Reality Money

If you’re producing a reality TV show and shopping it to production companies/networks, there are two primary issues to start thinking about in terms of the compensation that you are going to get out of the deal.

First, there’s what is often called the “creator’s fee.”  This is usually described in your contract as a percentage of the production budget, usually hovering around 2% for new producers and/or those walking in with a piece of paper (treatment etc.), and goes up from there.  2% of a production budget may not sound significant, but if you get a show on a major network with a star attachment, that can equate to a ridiculously cool fee for a producer.  2% can also be not great, if the production budget is tiny. I often succeed in getting higher percentages for producer clients, but the calculation and negotiation ultimately depends on the stature of the producer, the content of the show, the stage of development of the idea, cast attachments etc. Whatever the percentage is, for your analysis of that revenue source to have any context at all, you have to think one step ahead about the production budget.

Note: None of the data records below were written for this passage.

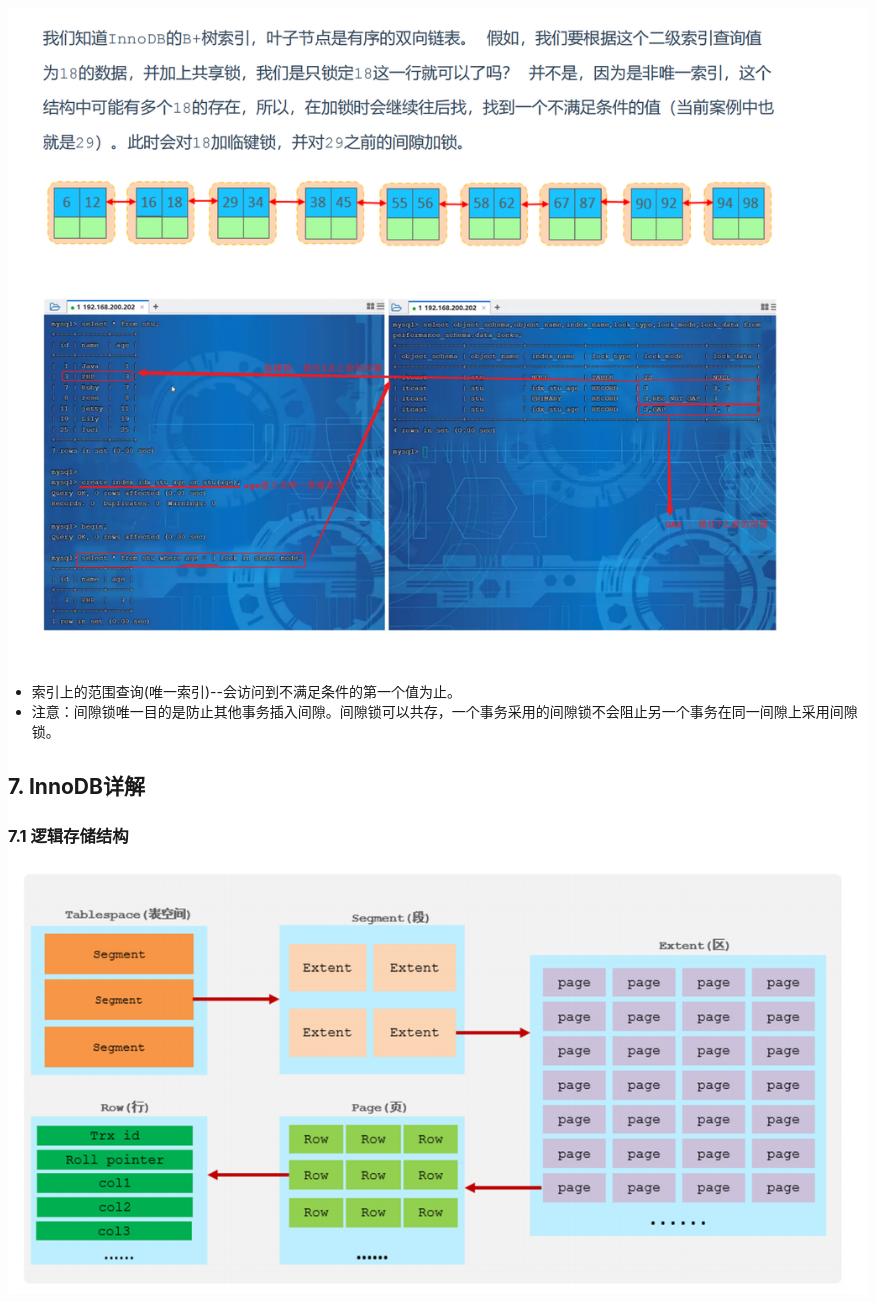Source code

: ![](img/截屏2024-03-14%2023.23.34.png)

- 索引上的范围查询(唯一索引)--会访问到不满足条件的第一个值为止。
- 注意：间隙锁唯一目的是防止其他事务插入间隙。间隙锁可以共存，一个事务采用的间隙锁不会阻止另一个事务在同一间隙上采用间隙锁。

## 7. InnoDB详解
### 7.1 逻辑存储结构
![](img/截屏2024-03-15%2015.09.44.png)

Source #2 of your producer compensation can be called a number of things in a contract — ancillary revenue, back-end, contingent compensation, net profits etc.  The bottom line is that it’s a percentage of the show revenue, usually hovering around 15-20%ish more or less, depending on your circumstances, and including revenue sources like DVDs, merchandise, funny hats etc. Buyer beware, like all entertainment contracts, the definition of net profits only means what the contract says it means.  The percentage may sound good, it may sound bad, but the reality is that you don’t know know squat about the ancillary revenue source unless and until you can take a look at the contingent compensation definition in the contract.